Imagine two independent worlds, in one of which the wealthy are taxed more heavily than in the other. In the high-tax world, the wealthiest drivers buy Porsche 911 Turbos for $150,000 rather than $333,000 Ferrari F12 Berlinettas, the vehicle of choice of wealthy drivers in the low-tax world. But because the lowly Porsche includes every design feature that materially affects handling and performance, the absolute differences between these cars are minuscule. In both cases, drivers would take the same pride in owning the best car on the road. Available evidence suggests that if all other features of the two worlds were exactly the same, it would be difficult to detect any measurable happiness differences between wealthy drivers in these environments.

But of course other features would not be the same.

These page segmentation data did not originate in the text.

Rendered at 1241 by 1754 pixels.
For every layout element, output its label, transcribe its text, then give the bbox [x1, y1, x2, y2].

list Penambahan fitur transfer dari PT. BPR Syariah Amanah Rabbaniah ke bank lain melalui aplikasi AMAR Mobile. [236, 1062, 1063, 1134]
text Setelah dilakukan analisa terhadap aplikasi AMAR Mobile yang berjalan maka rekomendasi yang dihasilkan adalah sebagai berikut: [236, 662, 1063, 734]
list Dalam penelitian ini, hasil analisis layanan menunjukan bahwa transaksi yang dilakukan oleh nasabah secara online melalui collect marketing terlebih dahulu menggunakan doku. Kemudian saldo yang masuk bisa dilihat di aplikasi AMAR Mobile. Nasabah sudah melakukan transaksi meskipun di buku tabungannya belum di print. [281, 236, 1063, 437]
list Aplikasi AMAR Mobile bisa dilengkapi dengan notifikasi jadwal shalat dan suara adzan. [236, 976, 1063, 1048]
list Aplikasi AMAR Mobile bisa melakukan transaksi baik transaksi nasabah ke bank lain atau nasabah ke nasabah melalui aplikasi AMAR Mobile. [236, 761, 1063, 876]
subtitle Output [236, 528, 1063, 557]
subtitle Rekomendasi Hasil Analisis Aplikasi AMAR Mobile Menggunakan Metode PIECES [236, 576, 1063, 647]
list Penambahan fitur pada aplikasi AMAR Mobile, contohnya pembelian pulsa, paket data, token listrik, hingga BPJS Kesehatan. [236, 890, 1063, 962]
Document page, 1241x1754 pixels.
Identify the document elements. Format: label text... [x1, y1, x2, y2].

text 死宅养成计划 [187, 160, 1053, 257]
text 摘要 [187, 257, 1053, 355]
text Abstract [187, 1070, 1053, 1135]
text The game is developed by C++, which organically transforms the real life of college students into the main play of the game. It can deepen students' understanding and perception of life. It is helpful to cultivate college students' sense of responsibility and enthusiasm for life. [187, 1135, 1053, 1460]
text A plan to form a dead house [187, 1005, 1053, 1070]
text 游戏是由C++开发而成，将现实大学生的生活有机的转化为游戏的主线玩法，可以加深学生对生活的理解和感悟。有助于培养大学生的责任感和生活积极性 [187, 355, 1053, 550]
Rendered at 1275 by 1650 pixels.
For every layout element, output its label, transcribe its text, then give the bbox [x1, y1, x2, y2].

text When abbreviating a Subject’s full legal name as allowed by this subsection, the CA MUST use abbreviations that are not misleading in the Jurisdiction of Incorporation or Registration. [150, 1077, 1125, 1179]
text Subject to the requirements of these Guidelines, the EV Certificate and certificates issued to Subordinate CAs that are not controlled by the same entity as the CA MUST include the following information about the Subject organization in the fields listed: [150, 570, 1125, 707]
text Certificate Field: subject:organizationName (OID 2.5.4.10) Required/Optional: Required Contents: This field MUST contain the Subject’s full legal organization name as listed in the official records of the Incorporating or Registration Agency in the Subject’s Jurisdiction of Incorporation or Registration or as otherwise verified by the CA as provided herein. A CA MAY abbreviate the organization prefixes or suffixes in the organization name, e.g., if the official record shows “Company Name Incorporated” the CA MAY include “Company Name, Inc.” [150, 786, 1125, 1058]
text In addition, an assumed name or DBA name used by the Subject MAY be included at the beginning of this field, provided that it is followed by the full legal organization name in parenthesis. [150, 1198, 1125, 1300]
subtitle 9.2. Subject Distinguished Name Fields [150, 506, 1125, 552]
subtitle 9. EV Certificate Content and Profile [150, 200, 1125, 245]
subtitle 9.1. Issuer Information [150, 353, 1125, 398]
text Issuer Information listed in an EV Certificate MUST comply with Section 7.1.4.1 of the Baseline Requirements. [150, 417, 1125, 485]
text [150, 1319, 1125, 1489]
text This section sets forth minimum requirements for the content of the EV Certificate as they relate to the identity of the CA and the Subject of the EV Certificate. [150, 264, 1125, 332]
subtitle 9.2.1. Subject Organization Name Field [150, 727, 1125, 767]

Even if governments in both worlds were highly wasteful, at least some of the extra revenue in the high-tax world would go for public investment, including better road maintenance. So the real question is this: “Who is happier, someone who drives a $333,000 Ferrari on roads riddled with foot-deep potholes, or someone driving a $150,000 Porsche on well-maintained roads?”

“Who is happier, someone who drives a $333,000 Ferrari on roads riddled with foot-deep potholes, or someone driving a $150,000 Porsche on well-maintained roads?”

It’s an uninteresting question. No serious driver would prefer the Ferrari on bad roads.

The mother of all cognitive illusions implies that societies can enjoy the fruits of additional public investment without having to demand painful sacrifices from anyone. If that strikes you as a radical claim, that’s because it is. Yet the claim follows logically from only one simple premise—that beyond some point (one that has long since been passed in the West), across-the-board increases in most forms of private consumption do little more than raise the bar that defines what people consider adequate.

This premise is perhaps the least controversial finding from many decades of careful research on the determinants of human well-being. Those who insist that higher taxes on the wealthy require painful sacrifices face a formidable hurdle: to sustain their position they must refute the validity of a large body of carefully gathered evidence.

Although it’s little wonder that people would believe that higher taxes would make them feel bad, this is a cognitive error, pure and simple. And because of the magnitude of the resulting losses, I do not exaggerate in the slightest by calling it the mother of all cognitive illusions.